#### WHAT YOU WILL DO
Copy each line of the following data that contains "Iluminación".

#### TASK INPUT

^^^^^^^^^^^^^^^^

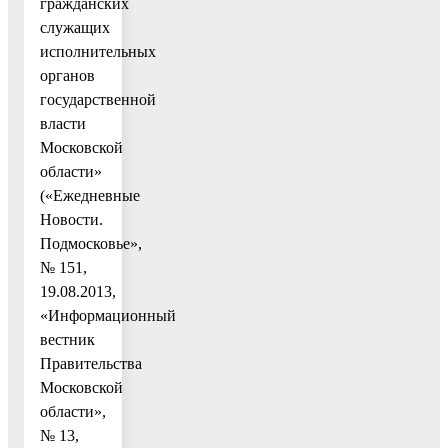
гражданских
служащих
исполнительных
органов
государственной
власти
Московской
области»
(«Ежедневные
Новости.
Подмосковье»,
№ 151,
19.08.2013,
«Информационный
вестник
Правительства
Московской
области»,
№ 13,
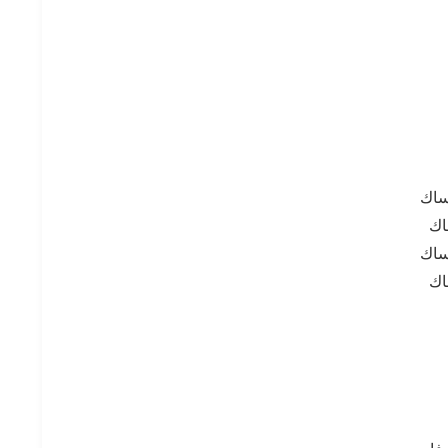
ساك
اك
ساك
اك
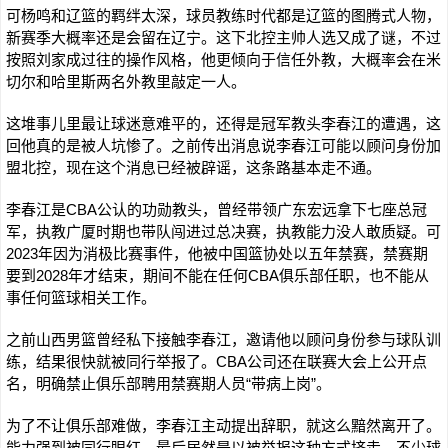
可杨鸣和辽篮的羁绊太深，球员教练时代都是辽篮的图腾式人物，
新赛季大概率还是会留在辽宁。这下北控主帅人选又成了谜，不过
按照刘家成过往的操作风格，他更倾向于信任外教，大概率会在米
切尔和哈里斯两名外教里敲定一人。
这堆事儿里最让球迷意难平的，还得是冠军教头李春江的遭遇，这
回他真的是被人坑惨了。之前传出消息说李春江可能以顾问身份加
盟北控，现在这个消息已经被辟谣，这条路基本走不通。
李春江是CBA公认的功勋教头，曾经带领广东宏远拿下七座总冠
军，执教广厦时期也带队闯进过总决赛，执教能力没人敢质疑。可
2023年因为消极比赛事件，他被中国篮协处以五年禁赛，禁赛期
要到2028年才结束，期间不能在任何CBA俱乐部任职，也不能从
事任何篮球相关工作。
之前山西男篮曾经私下接触李春江，邀请他以顾问身份参与球队训
练，结果很快就被同行举报了。CBA公司还在联赛大会上公开点
名，明确禁止俱乐部聘用禁赛期人员“带病上岗”。
为了不让俱乐部难做，李春江主动提出辞职，就这么黯然离开了。
能力强到被同行眼红，最后居然是以被举报这种方式挤走，不少球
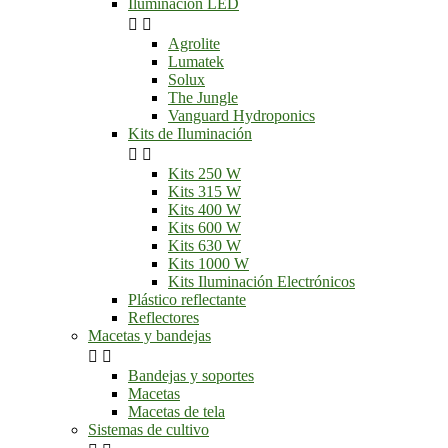
Iluminación LED


Agrolite
Lumatek
Solux
The Jungle
Vanguard Hydroponics
Kits de Iluminación


Kits 250 W
Kits 315 W
Kits 400 W
Kits 600 W
Kits 630 W
Kits 1000 W
Kits Iluminación Electrónicos
Plástico reflectante
Reflectores
Macetas y bandejas


Bandejas y soportes
Macetas
Macetas de tela
Sistemas de cultivo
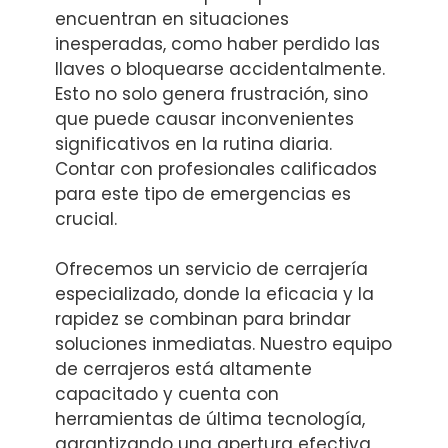
encuentran en situaciones
inesperadas, como haber perdido las
llaves o bloquearse accidentalmente.
Esto no solo genera frustración, sino
que puede causar inconvenientes
significativos en la rutina diaria.
Contar con profesionales calificados
para este tipo de emergencias es
crucial.
Ofrecemos un servicio de cerrajería
especializado, donde la eficacia y la
rapidez se combinan para brindar
soluciones inmediatas. Nuestro equipo
de cerrajeros está altamente
capacitado y cuenta con
herramientas de última tecnología,
garantizando una apertura efectiva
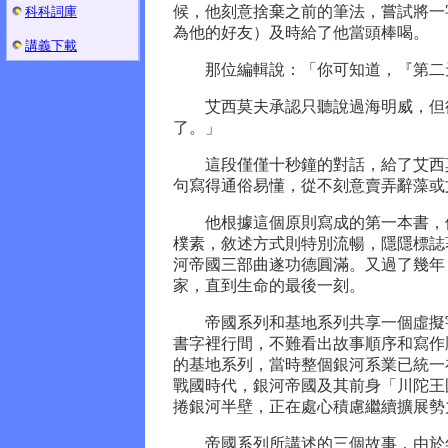
候，他刻意捨棄之前的筆法，嘗試將一
科科詞庫
為他的好友）及時給了他當頭棒喝。
講義下載
那位編輯說：「你可知道，『第二天
艾西莫夫承認只聽說過海明威，但從
了。」
這段僅僅十秒鐘的對話，給了艾西莫
句寫得通俗易懂，從不刻意賣弄辭藻或
他根據這個原則寫成的第一本書，便
樸素，敘述方式則特別流暢，隱隱標誌
河帝國三部曲遂功德圓滿。又過了幾年
家，直到生命的最後一刻。
帝國系列和基地系列共享一個虛擬宇
書字裡行間，不難看出故事順序和寫作
的基地系列，當時整個銀河系業已統一
戰國時代，銀河帝國及其前身「川陀王
捲銀河半壁，正在處心積慮繼續擴展勢
帝國系列所講述的三個故事，由於年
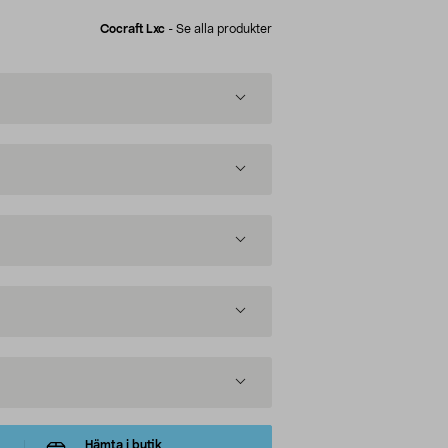
Cocraft Lxc
-
Se alla produkter
Hämta i butik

^^^^^^^^^^^^^^^^

#### TASK OUTPUT
Iluminación LED
Kits de Iluminación
Kits Iluminación Electrónicos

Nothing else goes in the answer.